Stored data entries
::::::

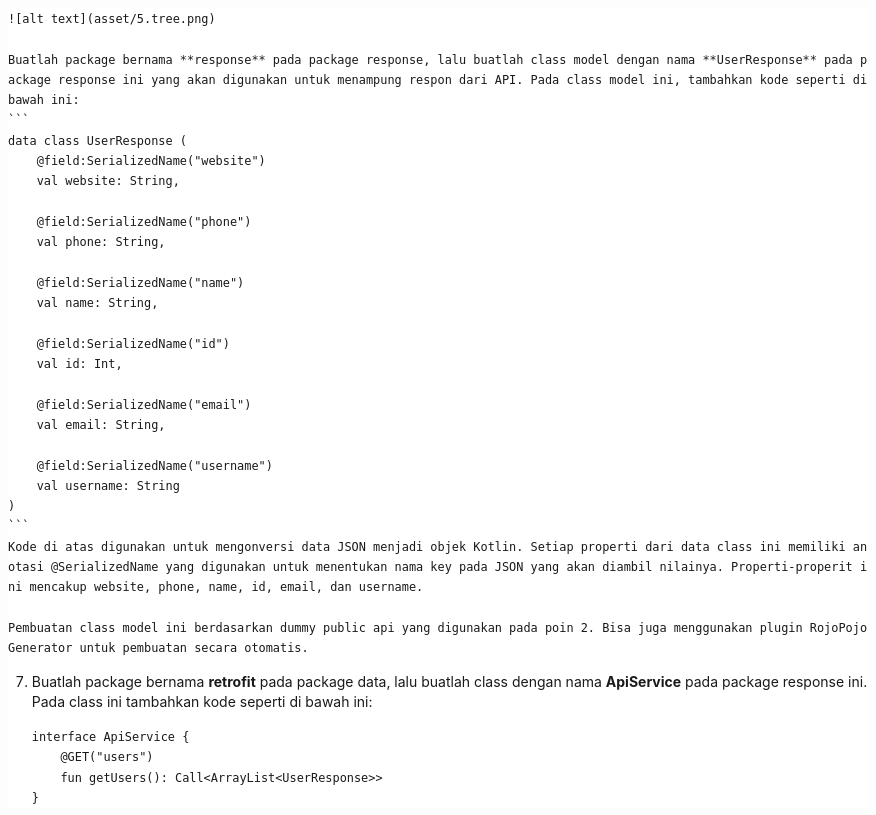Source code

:     ![alt text](asset/5.tree.png)

    Buatlah package bernama **response** pada package response, lalu buatlah class model dengan nama **UserResponse** pada package response ini yang akan digunakan untuk menampung respon dari API. Pada class model ini, tambahkan kode seperti di bawah ini:
    ```
    data class UserResponse (
        @field:SerializedName("website")
        val website: String,

        @field:SerializedName("phone")
        val phone: String,

        @field:SerializedName("name")
        val name: String,

        @field:SerializedName("id")
        val id: Int,

        @field:SerializedName("email")
        val email: String,

        @field:SerializedName("username")
        val username: String
    )
    ```
    Kode di atas digunakan untuk mengonversi data JSON menjadi objek Kotlin. Setiap properti dari data class ini memiliki anotasi @SerializedName yang digunakan untuk menentukan nama key pada JSON yang akan diambil nilainya. Properti-properit ini mencakup website, phone, name, id, email, dan username.

    Pembuatan class model ini berdasarkan dummy public api yang digunakan pada poin 2. Bisa juga menggunakan plugin RojoPojoGenerator untuk pembuatan secara otomatis.

7. Buatlah package bernama **retrofit** pada package data, lalu buatlah class dengan nama **ApiService** pada package response ini. Pada class ini tambahkan kode seperti di bawah ini:
    ```
    interface ApiService {
        @GET("users")
        fun getUsers(): Call<ArrayList<UserResponse>>
    }
    ```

::::::

__EXERCISE REQUIREMENTS__: Output the records above unchanged, minus their pictures.

__ANSWER__:
Source code

:     ![alt text](asset/5.tree.png)

    Buatlah package bernama **response** pada package response, lalu buatlah class model dengan nama **UserResponse** pada package response ini yang akan digunakan untuk menampung respon dari API. Pada class model ini, tambahkan kode seperti di bawah ini:
    ```
    data class UserResponse (
        @field:SerializedName("website")
        val website: String,

        @field:SerializedName("phone")
        val phone: String,

        @field:SerializedName("name")
        val name: String,

        @field:SerializedName("id")
        val id: Int,

        @field:SerializedName("email")
        val email: String,

        @field:SerializedName("username")
        val username: String
    )
    ```
    Kode di atas digunakan untuk mengonversi data JSON menjadi objek Kotlin. Setiap properti dari data class ini memiliki anotasi @SerializedName yang digunakan untuk menentukan nama key pada JSON yang akan diambil nilainya. Properti-properit ini mencakup website, phone, name, id, email, dan username.

    Pembuatan class model ini berdasarkan dummy public api yang digunakan pada poin 2. Bisa juga menggunakan plugin RojoPojoGenerator untuk pembuatan secara otomatis.

7. Buatlah package bernama **retrofit** pada package data, lalu buatlah class dengan nama **ApiService** pada package response ini. Pada class ini tambahkan kode seperti di bawah ini:
    ```
    interface ApiService {
        @GET("users")
        fun getUsers(): Call<ArrayList<UserResponse>>
    }
    ```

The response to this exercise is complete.